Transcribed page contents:
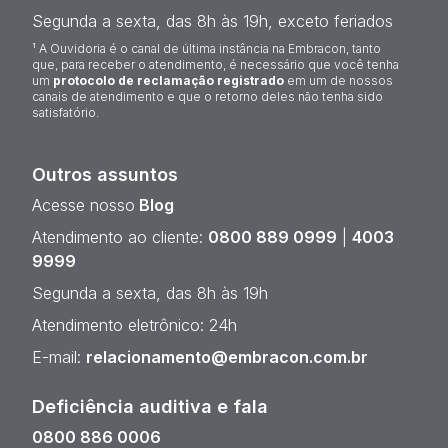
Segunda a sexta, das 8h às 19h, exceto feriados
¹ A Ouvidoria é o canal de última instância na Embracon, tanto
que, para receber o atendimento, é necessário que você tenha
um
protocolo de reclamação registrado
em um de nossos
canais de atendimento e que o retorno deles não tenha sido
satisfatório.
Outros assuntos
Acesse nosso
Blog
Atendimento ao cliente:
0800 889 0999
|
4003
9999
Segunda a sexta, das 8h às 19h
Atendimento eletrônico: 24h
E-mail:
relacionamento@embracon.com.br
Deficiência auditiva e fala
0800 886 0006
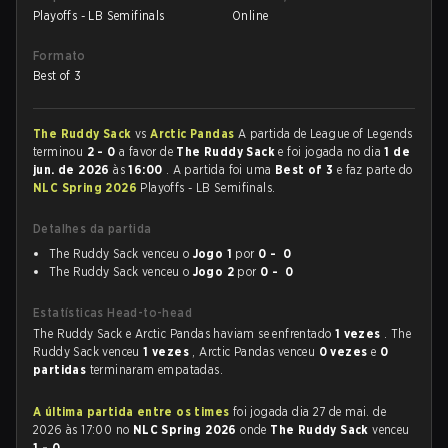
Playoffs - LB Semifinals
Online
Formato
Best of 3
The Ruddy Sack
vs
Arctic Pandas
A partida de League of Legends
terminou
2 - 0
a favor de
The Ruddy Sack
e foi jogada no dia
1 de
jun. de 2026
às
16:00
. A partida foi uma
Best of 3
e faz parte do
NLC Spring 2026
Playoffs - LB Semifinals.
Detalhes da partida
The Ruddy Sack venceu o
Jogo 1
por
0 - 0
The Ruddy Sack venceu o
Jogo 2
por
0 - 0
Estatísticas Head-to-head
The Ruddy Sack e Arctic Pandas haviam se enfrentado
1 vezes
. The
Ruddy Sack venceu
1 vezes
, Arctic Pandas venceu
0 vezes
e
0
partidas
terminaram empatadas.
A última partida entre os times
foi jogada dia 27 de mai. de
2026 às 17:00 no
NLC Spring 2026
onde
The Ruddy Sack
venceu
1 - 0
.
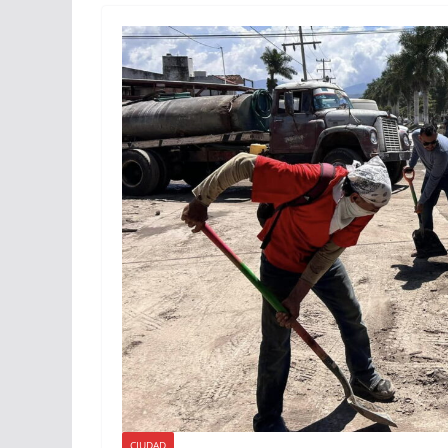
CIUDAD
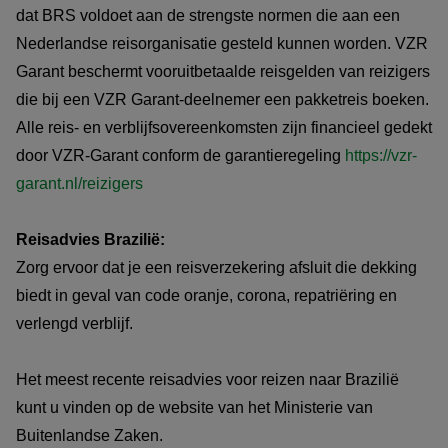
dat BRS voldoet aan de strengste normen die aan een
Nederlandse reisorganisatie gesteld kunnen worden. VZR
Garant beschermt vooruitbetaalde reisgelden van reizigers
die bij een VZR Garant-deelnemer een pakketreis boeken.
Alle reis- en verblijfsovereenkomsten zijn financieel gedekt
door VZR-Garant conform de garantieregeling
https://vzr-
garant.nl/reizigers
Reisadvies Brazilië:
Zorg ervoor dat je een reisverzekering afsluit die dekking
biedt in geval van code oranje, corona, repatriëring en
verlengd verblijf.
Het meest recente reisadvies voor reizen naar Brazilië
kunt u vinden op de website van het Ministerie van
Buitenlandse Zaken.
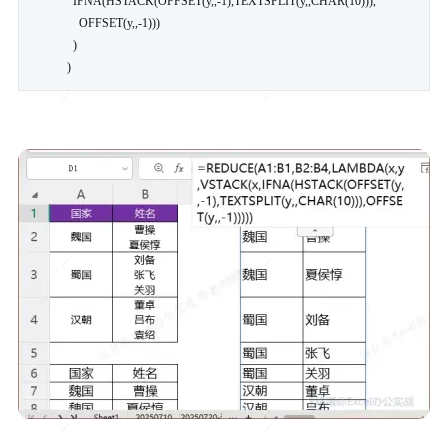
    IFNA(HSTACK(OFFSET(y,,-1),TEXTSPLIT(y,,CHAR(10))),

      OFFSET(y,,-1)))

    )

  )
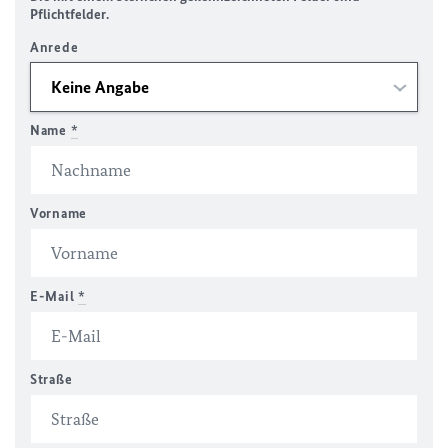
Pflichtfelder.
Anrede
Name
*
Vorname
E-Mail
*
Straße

▶ Required action: An exact copy is needed of the stretch above that opens with the line containing "¹ A Ouvidoria" and closes with the line containing "terminaram empatadas."; the pictures are not part of it.

▶ Completed exercise:
¹ A Ouvidoria é o canal de última instância na Embracon, tanto
que, para receber o atendimento, é necessário que você tenha
um
protocolo de reclamação registrado
em um de nossos
canais de atendimento e que o retorno deles não tenha sido
satisfatório.
Outros assuntos
Acesse nosso
Blog
Atendimento ao cliente:
0800 889 0999
|
4003
9999
Segunda a sexta, das 8h às 19h
Atendimento eletrônico: 24h
E-mail:
relacionamento@embracon.com.br
Deficiência auditiva e fala
0800 886 0006
Playoffs - LB Semifinals
Online
Formato
Best of 3
The Ruddy Sack
vs
Arctic Pandas
A partida de League of Legends
terminou
2 - 0
a favor de
The Ruddy Sack
e foi jogada no dia
1 de
jun. de 2026
às
16:00
. A partida foi uma
Best of 3
e faz parte do
NLC Spring 2026
Playoffs - LB Semifinals.
Detalhes da partida
The Ruddy Sack venceu o
Jogo 1
por
0 - 0
The Ruddy Sack venceu o
Jogo 2
por
0 - 0
Estatísticas Head-to-head
The Ruddy Sack e Arctic Pandas haviam se enfrentado
1 vezes
. The
Ruddy Sack venceu
1 vezes
, Arctic Pandas venceu
0 vezes
e
0
partidas
terminaram empatadas.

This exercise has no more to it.